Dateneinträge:
= = = =

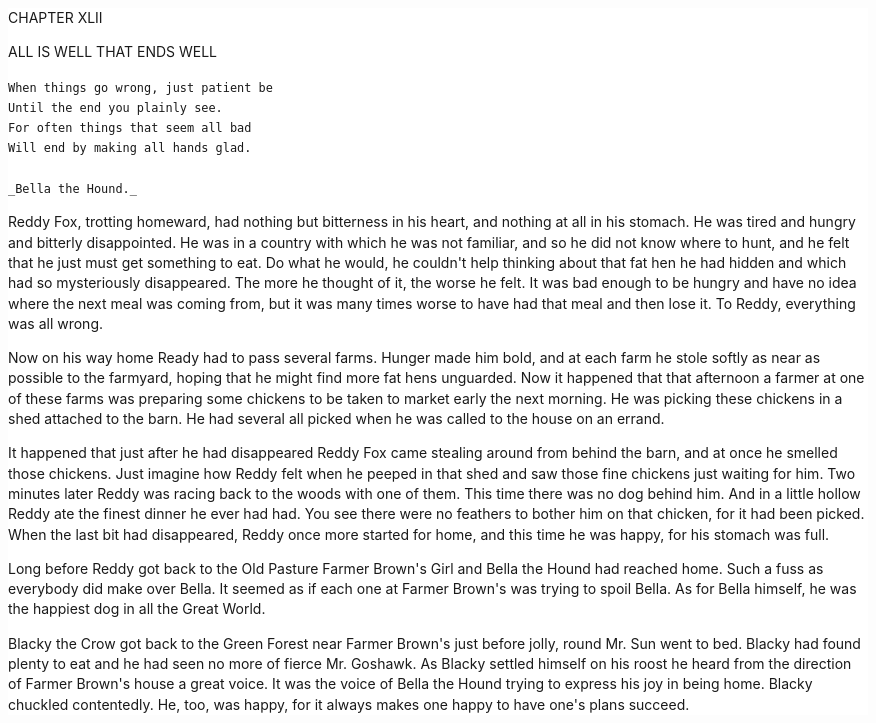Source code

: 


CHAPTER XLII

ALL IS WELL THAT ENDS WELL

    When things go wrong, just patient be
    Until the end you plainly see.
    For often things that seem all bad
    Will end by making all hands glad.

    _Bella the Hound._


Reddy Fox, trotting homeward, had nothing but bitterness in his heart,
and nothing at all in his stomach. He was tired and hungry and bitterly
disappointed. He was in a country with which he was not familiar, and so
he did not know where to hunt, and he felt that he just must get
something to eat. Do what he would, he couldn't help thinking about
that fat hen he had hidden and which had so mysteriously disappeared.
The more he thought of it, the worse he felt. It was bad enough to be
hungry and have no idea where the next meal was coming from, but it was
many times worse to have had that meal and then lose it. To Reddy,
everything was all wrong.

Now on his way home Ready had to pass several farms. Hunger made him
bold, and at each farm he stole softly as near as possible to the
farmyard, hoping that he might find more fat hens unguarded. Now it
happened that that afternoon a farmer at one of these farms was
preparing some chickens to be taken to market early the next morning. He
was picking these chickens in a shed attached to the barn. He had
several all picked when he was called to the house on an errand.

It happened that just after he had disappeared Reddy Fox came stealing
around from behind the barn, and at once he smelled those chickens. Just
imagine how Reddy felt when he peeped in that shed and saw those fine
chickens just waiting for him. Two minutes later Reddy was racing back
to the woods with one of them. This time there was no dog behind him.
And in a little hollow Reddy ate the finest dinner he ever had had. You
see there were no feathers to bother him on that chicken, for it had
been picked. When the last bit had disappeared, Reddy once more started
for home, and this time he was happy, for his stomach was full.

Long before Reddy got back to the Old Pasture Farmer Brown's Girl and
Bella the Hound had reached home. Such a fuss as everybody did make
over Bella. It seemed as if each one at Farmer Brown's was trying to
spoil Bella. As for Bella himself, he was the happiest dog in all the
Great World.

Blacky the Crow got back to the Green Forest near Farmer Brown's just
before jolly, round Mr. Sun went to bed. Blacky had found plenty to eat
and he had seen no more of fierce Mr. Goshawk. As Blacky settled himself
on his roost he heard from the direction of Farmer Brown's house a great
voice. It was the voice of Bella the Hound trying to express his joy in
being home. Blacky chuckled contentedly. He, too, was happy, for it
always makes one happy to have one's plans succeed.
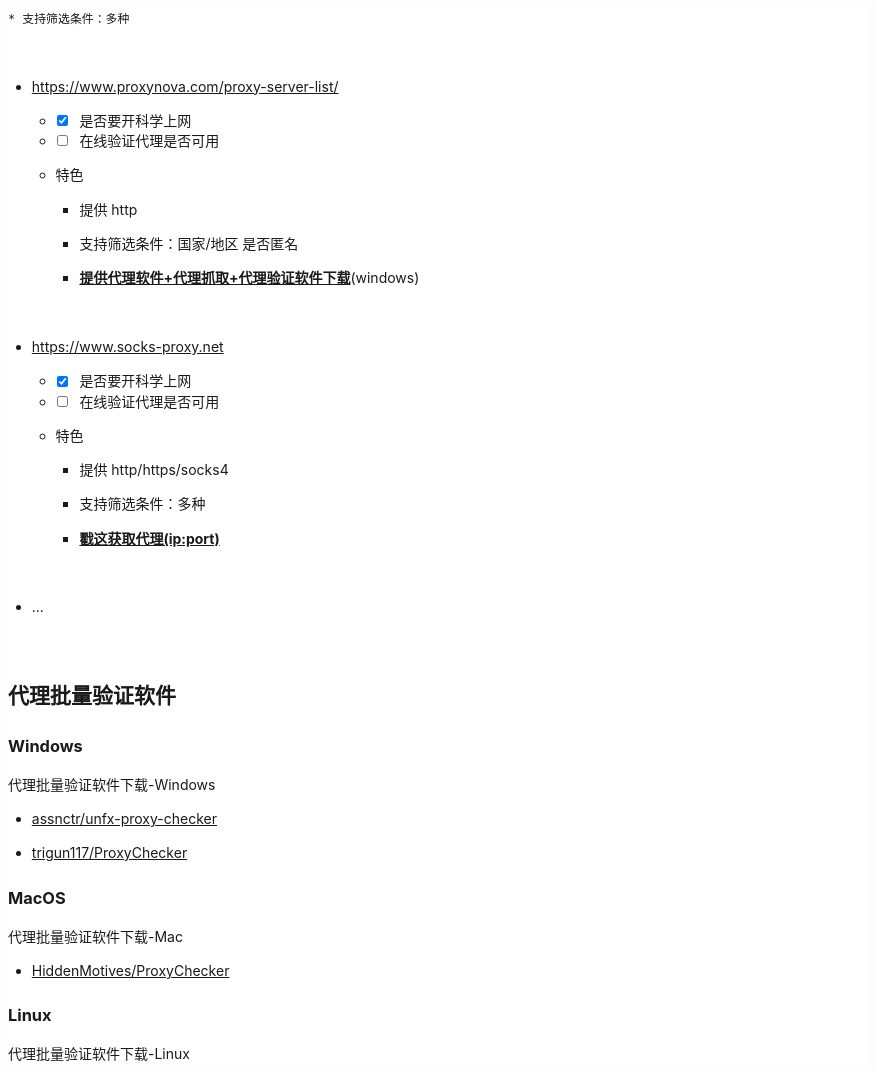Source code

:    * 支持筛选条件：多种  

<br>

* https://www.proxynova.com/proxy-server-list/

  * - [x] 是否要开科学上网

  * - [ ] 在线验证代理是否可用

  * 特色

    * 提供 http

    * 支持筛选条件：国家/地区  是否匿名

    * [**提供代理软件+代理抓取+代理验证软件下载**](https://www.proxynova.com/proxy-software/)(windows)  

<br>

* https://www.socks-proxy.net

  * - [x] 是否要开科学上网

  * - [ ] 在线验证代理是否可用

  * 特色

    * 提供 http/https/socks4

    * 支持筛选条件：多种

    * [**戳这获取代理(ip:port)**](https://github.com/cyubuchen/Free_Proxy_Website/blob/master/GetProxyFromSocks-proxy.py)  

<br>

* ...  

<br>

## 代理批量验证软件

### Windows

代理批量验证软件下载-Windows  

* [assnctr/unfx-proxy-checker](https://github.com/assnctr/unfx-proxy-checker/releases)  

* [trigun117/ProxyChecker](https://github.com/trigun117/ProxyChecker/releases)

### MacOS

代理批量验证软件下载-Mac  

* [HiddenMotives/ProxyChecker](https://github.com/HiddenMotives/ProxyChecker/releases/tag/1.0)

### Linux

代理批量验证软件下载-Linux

= = = =

=== Zu erledigen ===
Übertragen Sie aus den Datensätzen oben alles von der Zeile mit „It happened that“ bis hinunter zur Zeile mit „for home, and“ wortgetreu, beide Zeilen eingeschlossen.

=== Lösung der Übung ===
It happened that just after he had disappeared Reddy Fox came stealing
around from behind the barn, and at once he smelled those chickens. Just
imagine how Reddy felt when he peeped in that shed and saw those fine
chickens just waiting for him. Two minutes later Reddy was racing back
to the woods with one of them. This time there was no dog behind him.
And in a little hollow Reddy ate the finest dinner he ever had had. You
see there were no feathers to bother him on that chicken, for it had
been picked. When the last bit had disappeared, Reddy once more started
for home, and this time he was happy, for his stomach was full.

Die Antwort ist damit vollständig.